Я отказываюсь различать вымышленные идеи и верования от объективной реальности. Я отказываюсь видеть и осознавать собственный самообман. Уже заранее, с самого начала сессии, я занимаю позицию пассивного ожидания: я просто жду, когда она закончится, чтобы потом вернуться в свою виртуальность, в свой гипноз. Я снимаю с себя всякую ответственность за работу и перекладываю её на Теос, на Виктора, на высшие силы — на кого угодно, кроме себя. Я отказываюсь использовать интеллект в процессе. Я блокирую его, отключаю любой критический анализ поступающей информации.

Сохранённые записи из коллекции:

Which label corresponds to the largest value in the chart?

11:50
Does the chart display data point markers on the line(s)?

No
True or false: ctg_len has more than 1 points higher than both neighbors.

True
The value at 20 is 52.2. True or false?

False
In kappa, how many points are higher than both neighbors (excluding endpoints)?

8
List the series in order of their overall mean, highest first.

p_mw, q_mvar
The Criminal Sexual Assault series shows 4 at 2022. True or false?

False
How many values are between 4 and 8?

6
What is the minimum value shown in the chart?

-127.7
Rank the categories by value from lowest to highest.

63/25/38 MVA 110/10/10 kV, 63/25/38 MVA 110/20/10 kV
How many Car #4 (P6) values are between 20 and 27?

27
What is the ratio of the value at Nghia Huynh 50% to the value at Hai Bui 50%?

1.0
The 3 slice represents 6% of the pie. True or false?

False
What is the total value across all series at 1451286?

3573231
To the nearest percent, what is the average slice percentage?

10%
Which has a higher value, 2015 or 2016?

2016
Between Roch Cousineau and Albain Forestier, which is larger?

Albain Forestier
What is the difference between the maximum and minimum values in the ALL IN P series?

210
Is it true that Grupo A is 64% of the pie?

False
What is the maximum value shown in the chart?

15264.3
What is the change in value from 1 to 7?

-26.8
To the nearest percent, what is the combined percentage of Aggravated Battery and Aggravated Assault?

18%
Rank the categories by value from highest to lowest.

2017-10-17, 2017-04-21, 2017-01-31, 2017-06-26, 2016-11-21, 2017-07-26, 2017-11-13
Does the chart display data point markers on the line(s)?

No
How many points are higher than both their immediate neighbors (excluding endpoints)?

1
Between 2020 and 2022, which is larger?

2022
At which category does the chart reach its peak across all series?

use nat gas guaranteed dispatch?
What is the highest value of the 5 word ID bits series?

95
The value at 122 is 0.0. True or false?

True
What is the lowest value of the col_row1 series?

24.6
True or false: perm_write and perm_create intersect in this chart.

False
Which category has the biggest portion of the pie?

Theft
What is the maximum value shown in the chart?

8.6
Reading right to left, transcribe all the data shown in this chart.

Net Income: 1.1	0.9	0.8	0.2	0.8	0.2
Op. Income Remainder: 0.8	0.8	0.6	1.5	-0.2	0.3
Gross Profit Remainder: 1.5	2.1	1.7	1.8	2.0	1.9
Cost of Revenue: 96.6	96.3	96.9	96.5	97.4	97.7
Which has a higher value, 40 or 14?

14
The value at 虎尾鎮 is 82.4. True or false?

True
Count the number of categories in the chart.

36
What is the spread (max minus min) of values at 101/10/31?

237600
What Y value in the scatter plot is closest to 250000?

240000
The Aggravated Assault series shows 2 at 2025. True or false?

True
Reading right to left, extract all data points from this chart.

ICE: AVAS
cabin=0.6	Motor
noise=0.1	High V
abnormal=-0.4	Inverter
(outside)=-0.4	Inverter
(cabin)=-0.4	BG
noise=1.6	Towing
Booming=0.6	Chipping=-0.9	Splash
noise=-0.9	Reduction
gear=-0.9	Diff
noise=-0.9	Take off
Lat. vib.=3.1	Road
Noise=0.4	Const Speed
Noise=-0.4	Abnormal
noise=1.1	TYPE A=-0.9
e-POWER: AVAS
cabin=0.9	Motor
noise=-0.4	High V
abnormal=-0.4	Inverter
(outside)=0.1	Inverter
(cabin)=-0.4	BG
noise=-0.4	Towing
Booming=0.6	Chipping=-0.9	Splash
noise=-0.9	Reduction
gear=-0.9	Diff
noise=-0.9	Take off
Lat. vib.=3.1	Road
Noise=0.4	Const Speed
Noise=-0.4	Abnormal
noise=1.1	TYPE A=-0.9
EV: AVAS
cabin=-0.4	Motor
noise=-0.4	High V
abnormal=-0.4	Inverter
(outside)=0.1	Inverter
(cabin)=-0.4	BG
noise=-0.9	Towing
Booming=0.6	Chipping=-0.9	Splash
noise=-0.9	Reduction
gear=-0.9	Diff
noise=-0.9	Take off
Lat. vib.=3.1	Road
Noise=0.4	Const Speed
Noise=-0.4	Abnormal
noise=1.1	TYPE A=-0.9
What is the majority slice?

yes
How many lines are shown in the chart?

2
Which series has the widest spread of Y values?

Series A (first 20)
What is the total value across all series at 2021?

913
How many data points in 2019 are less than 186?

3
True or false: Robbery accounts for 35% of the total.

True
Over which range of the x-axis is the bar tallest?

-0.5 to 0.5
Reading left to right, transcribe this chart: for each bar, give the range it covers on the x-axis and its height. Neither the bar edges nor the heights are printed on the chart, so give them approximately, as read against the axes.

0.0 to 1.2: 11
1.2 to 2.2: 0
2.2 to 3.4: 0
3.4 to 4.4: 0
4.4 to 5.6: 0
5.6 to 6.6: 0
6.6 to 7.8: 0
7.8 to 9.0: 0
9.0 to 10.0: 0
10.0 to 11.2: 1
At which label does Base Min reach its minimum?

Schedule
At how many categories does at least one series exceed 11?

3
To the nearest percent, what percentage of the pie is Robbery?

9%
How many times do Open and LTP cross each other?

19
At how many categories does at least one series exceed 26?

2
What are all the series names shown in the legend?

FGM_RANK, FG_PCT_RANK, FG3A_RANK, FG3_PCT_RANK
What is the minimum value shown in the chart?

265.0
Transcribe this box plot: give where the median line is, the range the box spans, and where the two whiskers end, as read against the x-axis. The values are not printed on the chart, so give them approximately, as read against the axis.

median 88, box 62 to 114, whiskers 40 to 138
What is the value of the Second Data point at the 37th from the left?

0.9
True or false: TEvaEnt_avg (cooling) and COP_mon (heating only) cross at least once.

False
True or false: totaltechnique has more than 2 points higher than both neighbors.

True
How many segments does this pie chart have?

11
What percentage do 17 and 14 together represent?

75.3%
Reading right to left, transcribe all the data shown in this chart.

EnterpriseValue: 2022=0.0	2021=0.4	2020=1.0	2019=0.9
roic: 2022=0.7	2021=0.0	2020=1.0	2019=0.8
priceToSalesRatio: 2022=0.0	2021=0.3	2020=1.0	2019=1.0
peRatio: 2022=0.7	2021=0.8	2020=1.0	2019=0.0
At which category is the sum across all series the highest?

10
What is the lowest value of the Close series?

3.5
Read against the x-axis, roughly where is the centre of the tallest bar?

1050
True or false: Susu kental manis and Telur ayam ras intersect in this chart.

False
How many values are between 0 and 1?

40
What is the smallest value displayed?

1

ЧТО НУЖНО СДЕЛАТЬ:
1/ Выпишите из исходного текста фрагмент, который начинается словами «Я отказываюсь различать» и продолжается до слов «анализ поступающей информации.» включительно.
2/ Перескажите в виде списка абзац исходного текста, начинающийся словами «Я отказываюсь различать», сохранив его основные факты.

ОТВЕТЫ К ЗАДАНИЯМ:
1/
Я отказываюсь различать вымышленные идеи и верования от объективной реальности. Я отказываюсь видеть и осознавать собственный самообман. Уже заранее, с самого начала сессии, я занимаю позицию пассивного ожидания: я просто жду, когда она закончится, чтобы потом вернуться в свою виртуальность, в свой гипноз. Я снимаю с себя всякую ответственность за работу и перекладываю её на Теос, на Виктора, на высшие силы — на кого угодно, кроме себя. Я отказываюсь использовать интеллект в процессе. Я блокирую его, отключаю любой критический анализ поступающей информации.

2/
- Я не отличаю вымышленные идеи и верования от объективной реальности и не вижу собственного самообмана.
- С самого начала сессии я пассивно жду её окончания, чтобы вернуться в свою виртуальность, в свой гипноз.
- Ответственность за работу я перекладываю на Теос, на Виктора, на высшие силы, на кого угодно, кроме себя.
- Интеллект в процессе я не использую: блокирую его и отключаю критический анализ поступающей информации.